What you have to do:
Copy the lines below exactly, starting with the first and finishing with the one holding "di dalam maupun"; do not copy the pictures.

Given records:
.....
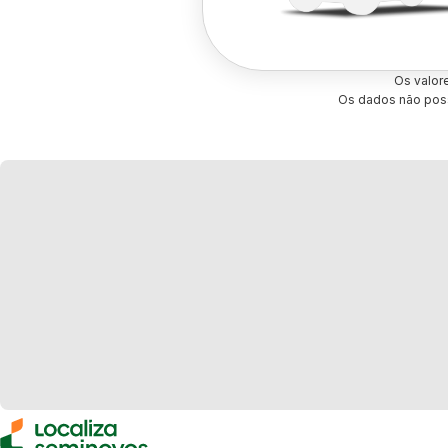
Os valor
Os dados não poss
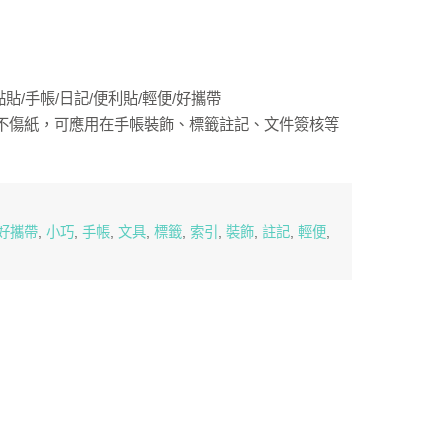
貼/手帳/日記/便利貼/輕便/好攜帶
不傷紙，可應用在手帳裝飾、標籤註記、文件簽核等
好攜帶
,
小巧
,
手帳
,
文具
,
標籤
,
索引
,
裝飾
,
註記
,
輕便
,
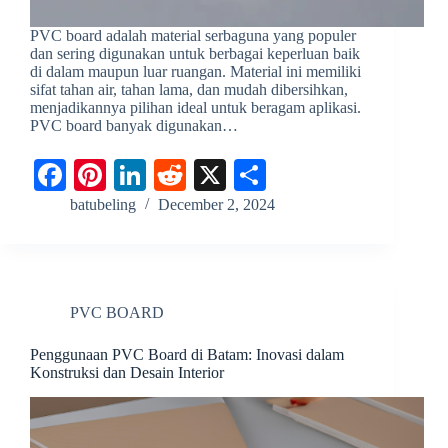
PVC board adalah material serbaguna yang populer
dan sering digunakan untuk berbagai keperluan baik
di dalam maupun luar ruangan. Material ini memiliki
sifat tahan air, tahan lama, dan mudah dibersihkan,
menjadikannya pilihan ideal untuk beragam aplikasi.
PVC board banyak digunakan…
Fa
Pi
Li
R
X
S
ce
nt
nk
ed
ha
batubeling
December 2, 2024
bo
er
ed
di
re
ok
es
In
t
t
PVC BOARD
Penggunaan PVC Board di Batam: Inovasi dalam
Konstruksi dan Desain Interior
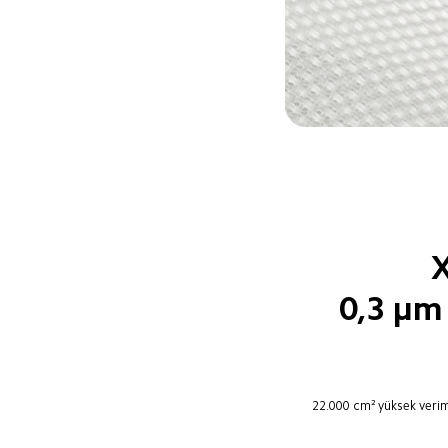
X
0,3 μm 
22.000 cm² yüksek veriml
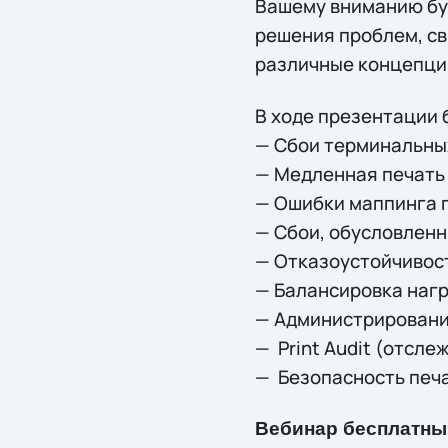
Вашему вниманию буд
решения проблем, св
различные концепции
В ходе презентации 
— Сбои терминальны
— Медленная печать 
— Ошибки маппинга 
— Сбои, обусловлен
— Отказоустойчивос
— Балансировка нагр
— Администрировани
— Print Audit (отсле
— Безопасность печ
Вебинар бесплатный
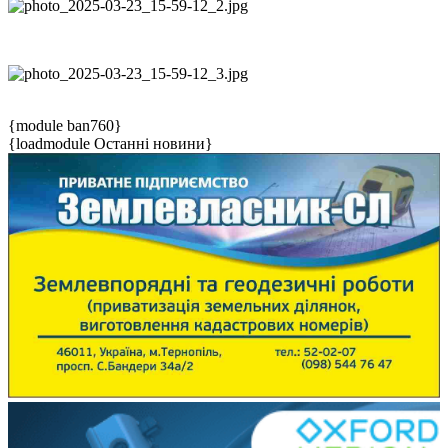
{module ban760}
{loadmodule Останні новини}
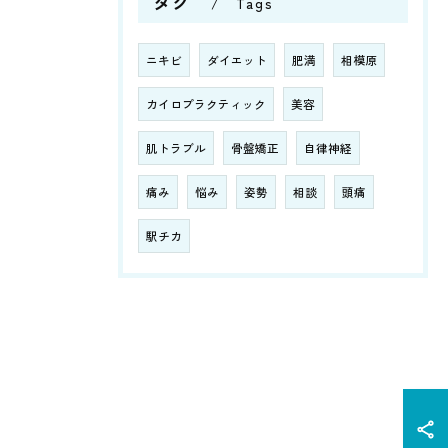
タグ
Tags
ニキビ
ダイエット
肥満
相模原
カイロプラクティック
美容
肌トラブル
骨盤矯正
自律神経
痛み
悩み
姿勢
相談
頭痛
駅チカ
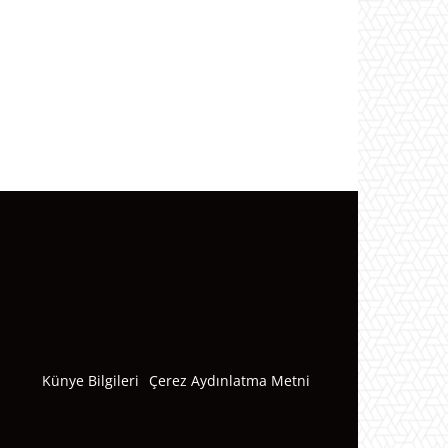
Künye Bilgileri
Çerez Aydınlatma Metni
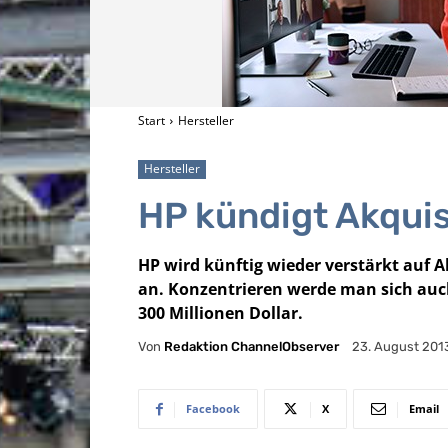
Start
Hersteller
Hersteller
HP kündigt Akquis
HP wird künftig wieder verstärkt auf
an. Konzentrieren werde man sich au
300 Millionen Dollar.
Von
Redaktion ChannelObserver
23. August 201
Facebook
X
Email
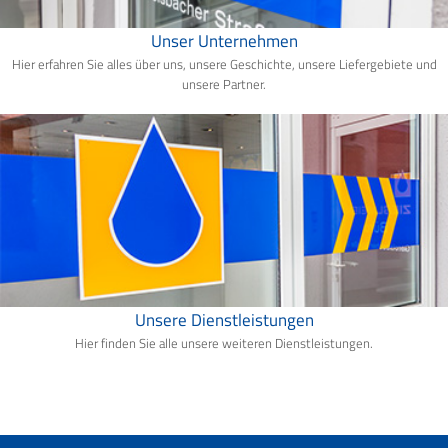
Unser Unternehmen
Hier erfahren Sie alles über uns, unsere Geschichte, unsere Liefergebiete und
unsere Partner.
Unsere Dienstleistungen
Hier finden Sie alle unsere weiteren Dienstleistungen.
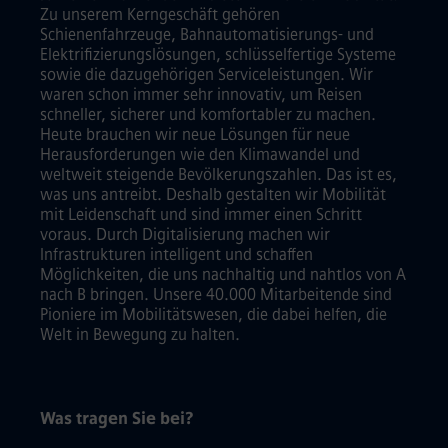
Zu unserem Kerngeschäft gehören
Schienenfahrzeuge, Bahnautomatisierungs- und
Elektrifizierungslösungen, schlüsselfertige Systeme
sowie die dazugehörigen Serviceleistungen. Wir
waren schon immer sehr innovativ, um Reisen
schneller, sicherer und komfortabler zu machen.
Heute brauchen wir neue Lösungen für neue
Herausforderungen wie den Klimawandel und
weltweit steigende Bevölkerungszahlen. Das ist es,
was uns antreibt. Deshalb gestalten wir Mobilität
mit Leidenschaft und sind immer einen Schritt
voraus. Durch Digitalisierung machen wir
Infrastrukturen intelligent und schaffen
Möglichkeiten, die uns nachhaltig und nahtlos von A
nach B bringen. Unsere 40.000 Mitarbeitende sind
Pioniere im Mobilitätswesen, die dabei helfen, die
Welt in Bewegung zu halten.
Was tragen Sie bei?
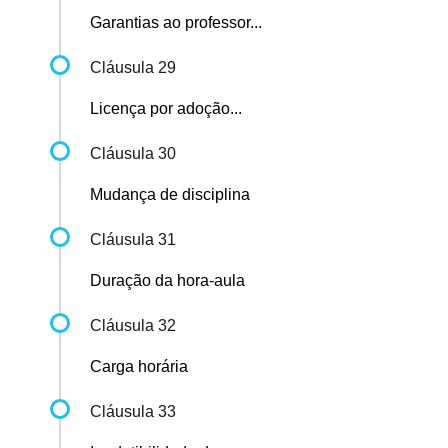
Garantias ao professor...
Cláusula 29
Licença por adoção...
Cláusula 30
Mudança de disciplina
Cláusula 31
Duração da hora-aula
Cláusula 32
Carga horária
Cláusula 33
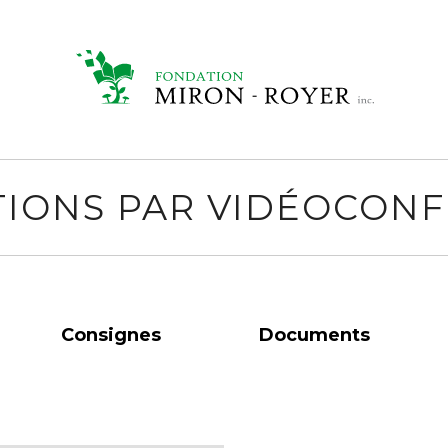
IONS PAR VIDÉOCON
Consignes
Documents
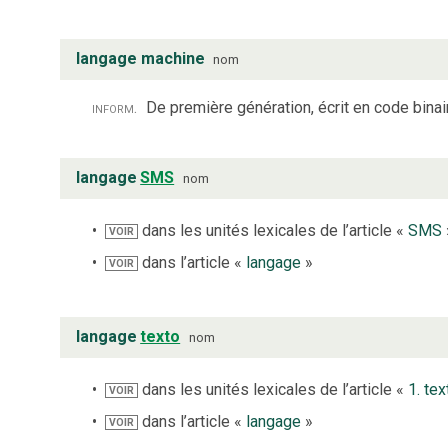
langage machine
nom
inform.
De première génération, écrit en code bina
langage
SMS
nom
dans les unités lexicales de l’article «
SMS
VOIR
dans l’article «
langage
»
VOIR
langage
texto
nom
dans les unités lexicales de l’article «
1. tex
VOIR
dans l’article «
langage
»
VOIR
.....
Exercise solution:
Os valor
Os dados não poss
貼/手帳/日記/便利貼/輕便/好攜帶
不傷紙，可應用在手帳裝飾、標籤註記、文件簽核等
好攜帶
,
小巧
,
手帳
,
文具
,
標籤
,
索引
,
裝飾
,
註記
,
輕便
,
PVC board adalah material serbaguna yang populer
dan sering digunakan untuk berbagai keperluan baik
di dalam maupun luar ruangan. Material ini memiliki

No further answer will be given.